Safe Non-Stochastic Control of Control-Affine Systems: An Online Convex Optimization Approach
Hongyu Zhou, Yichen Song, Vasileios Tzoumas
TL;DR
Safe-NSC tackles the problem of safely controlling nonlinear, control-affine systems under bounded non-stochastic disturbances with time-varying safety constraints. It introduces Safe-OGD, an online gradient-descent based algorithm that uses discrete-time control barrier functions to preserve safety while minimizing a convex loss, achieving bounded dynamic regret against a clairvoyant oracle. The framework extends to linear policy parameterizations and provides regret bounds that recover classical OCO results in time-invariant settings and converge to optimal linear controllers in static scenarios. Evaluation on an inverted pendulum and a cluttered quadrotor demonstrates safety guarantees and competitive tracking performance against strong baselines. This work advances real-time, provably safe autonomy under non-stochastic disturbances for nonlinear, control-affine systems, with practical implications for robust autonomous robotics.
Abstract
We study how to safely control nonlinear control-affine systems that are corrupted with bounded non-stochastic noise, i.e., noise that is unknown a priori and that is not necessarily governed by a stochastic model.
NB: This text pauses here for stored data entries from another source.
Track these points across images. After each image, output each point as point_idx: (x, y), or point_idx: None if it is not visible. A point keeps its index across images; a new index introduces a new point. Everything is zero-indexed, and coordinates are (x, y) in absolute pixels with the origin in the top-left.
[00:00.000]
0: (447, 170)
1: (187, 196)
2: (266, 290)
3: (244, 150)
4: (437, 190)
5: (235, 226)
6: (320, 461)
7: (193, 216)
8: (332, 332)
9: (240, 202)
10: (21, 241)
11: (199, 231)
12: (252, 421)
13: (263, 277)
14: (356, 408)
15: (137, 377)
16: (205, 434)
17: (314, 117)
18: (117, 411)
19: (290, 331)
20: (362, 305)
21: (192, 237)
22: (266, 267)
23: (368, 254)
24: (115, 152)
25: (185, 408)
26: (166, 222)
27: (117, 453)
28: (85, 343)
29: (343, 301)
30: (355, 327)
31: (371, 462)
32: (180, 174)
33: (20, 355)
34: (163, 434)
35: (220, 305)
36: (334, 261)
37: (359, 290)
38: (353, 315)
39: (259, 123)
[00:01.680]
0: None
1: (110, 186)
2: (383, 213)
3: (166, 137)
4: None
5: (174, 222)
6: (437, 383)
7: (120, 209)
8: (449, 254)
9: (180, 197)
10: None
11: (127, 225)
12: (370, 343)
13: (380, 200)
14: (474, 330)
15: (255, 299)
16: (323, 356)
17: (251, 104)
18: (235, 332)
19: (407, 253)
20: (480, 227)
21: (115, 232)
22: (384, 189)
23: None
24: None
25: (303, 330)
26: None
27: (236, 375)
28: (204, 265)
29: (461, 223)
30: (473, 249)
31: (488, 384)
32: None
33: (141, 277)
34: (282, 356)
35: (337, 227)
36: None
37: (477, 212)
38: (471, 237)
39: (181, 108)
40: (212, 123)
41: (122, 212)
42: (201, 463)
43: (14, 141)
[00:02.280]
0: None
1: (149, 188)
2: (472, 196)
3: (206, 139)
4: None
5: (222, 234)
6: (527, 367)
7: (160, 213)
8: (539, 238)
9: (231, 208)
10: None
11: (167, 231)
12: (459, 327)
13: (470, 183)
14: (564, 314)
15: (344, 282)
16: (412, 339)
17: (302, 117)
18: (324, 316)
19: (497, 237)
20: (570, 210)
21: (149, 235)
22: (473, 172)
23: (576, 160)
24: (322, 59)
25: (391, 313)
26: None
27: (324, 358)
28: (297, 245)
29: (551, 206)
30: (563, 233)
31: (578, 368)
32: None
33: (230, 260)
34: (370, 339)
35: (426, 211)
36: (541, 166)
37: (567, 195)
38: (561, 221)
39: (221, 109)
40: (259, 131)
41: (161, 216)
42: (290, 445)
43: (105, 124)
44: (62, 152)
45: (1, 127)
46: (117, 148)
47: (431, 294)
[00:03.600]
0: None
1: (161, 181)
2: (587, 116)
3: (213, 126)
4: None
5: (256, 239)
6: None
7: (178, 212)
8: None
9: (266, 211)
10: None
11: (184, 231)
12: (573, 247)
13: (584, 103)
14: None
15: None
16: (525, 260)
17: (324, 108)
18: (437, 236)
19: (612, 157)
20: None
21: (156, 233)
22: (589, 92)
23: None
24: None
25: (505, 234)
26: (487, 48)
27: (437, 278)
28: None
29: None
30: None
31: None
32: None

We focus on safety constraints that take the form of time-varying convex constraints such as collision-avoidance and control-effort constraints. We provide an algorithm with bounded dynamic regret, i.e., bounded suboptimality against an optimal clairvoyant controller that knows the realization of the noise a prior. We are motivated by the future of autonomy where robots will autonomously perform complex tasks despite real-world unpredictable disturbances such as wind gusts. To develop the algorithm, we capture our problem as a sequential game between a controller and an adversary, where the controller plays first, choosing the control input, whereas the adversary plays second, choosing the noise's realization. The controller aims to minimize its cumulative tracking error despite being unable to know the noise's realization a prior. We validate our algorithm in simulated scenarios of (i) an inverted pendulum aiming to stay upright, and (ii) a quadrotor aiming to fly to a goal location through an unknown cluttered environment.